隐娘与刘昌裔,当然什么事也没有,但是,隐娘给魏帅枕前送去的是刘昌裔的头发,还系了红绡,红绡的作用是什么呢?是从刘府瞬移到魏府的工具吗?


不知道,有些暧昧,或许是作者玩的玄机和悬念。用红绡法术与纸折毛驴对应。

隐娘的本事越来越高深。直到她与世间两大高手精精儿和空空儿的对决。

呼吸之间见成败。


  原文:刘听之。至四更,却返曰:“送其信了。后夜必使精精儿来杀某及贼仆射之首。此时亦万计杀之。乞不忧耳。”刘豁达大度,亦无畏色。是夜明烛,半宵之后,果有二幡子,一红一白,飘飘然如相击于床四隅。良久,见一人望空而踣,身首异处。


刘昌裔听从她的话,照做了,到了四更时分,隐娘回来说:“我给他送过信了。后天夜里他一定会派精精儿来杀我,并取您的首级。这时候一定要想方设法杀了精精儿。不过,请您不必担忧。”

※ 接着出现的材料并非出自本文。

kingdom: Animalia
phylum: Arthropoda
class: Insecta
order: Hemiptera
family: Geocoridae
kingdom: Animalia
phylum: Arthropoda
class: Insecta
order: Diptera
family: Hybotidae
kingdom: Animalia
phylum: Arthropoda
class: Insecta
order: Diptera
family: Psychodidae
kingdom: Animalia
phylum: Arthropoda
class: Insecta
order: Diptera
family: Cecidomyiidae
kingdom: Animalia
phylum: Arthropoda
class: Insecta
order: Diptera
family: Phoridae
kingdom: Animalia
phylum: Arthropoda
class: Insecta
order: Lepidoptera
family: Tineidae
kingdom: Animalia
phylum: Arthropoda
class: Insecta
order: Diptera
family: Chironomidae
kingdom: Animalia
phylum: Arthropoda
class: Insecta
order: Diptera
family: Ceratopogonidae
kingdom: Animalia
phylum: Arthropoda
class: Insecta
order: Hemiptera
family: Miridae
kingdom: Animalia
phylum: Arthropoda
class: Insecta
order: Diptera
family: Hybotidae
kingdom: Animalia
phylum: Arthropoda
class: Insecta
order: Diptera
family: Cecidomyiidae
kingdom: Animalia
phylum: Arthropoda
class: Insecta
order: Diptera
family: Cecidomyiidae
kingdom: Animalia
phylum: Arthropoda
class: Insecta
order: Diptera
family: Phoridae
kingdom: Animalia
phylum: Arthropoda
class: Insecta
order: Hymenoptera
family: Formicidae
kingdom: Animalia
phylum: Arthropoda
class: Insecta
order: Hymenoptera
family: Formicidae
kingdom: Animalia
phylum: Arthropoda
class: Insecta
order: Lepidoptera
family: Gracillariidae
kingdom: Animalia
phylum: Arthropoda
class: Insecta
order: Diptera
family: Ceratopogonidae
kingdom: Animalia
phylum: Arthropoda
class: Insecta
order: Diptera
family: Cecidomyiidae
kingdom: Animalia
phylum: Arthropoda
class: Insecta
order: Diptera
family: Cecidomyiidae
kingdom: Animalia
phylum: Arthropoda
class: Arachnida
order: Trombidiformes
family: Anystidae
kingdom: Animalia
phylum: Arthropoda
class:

刘昌裔豁达大度,并没有表示出畏惧神色。当夜刘府灯火通明,半夜刚过,果然有一红一白两个幡子,在床的四周飘荡,仿佛在战斗,过了许久,只见一个人从空中跌下来,身首分家。

聂隐娘的隐术在这里全然展现。


  原文:隐娘亦出曰:“精精儿已毙。”拽出于堂之下,以药化为水,毛发不存矣。隐娘曰:“后当当使妙手空空儿继至。空空儿之神术,人莫能窥其用,鬼莫得蹑其踪。能从空虚而入冥,善无形而灭影。隐娘之艺,故不能造其境。此即系仆射之福耳。但以于阗玉周其颈,拥以衾,隐娘当化为蠛蠓,潜入仆射肠中听伺,其馀无逃避处。”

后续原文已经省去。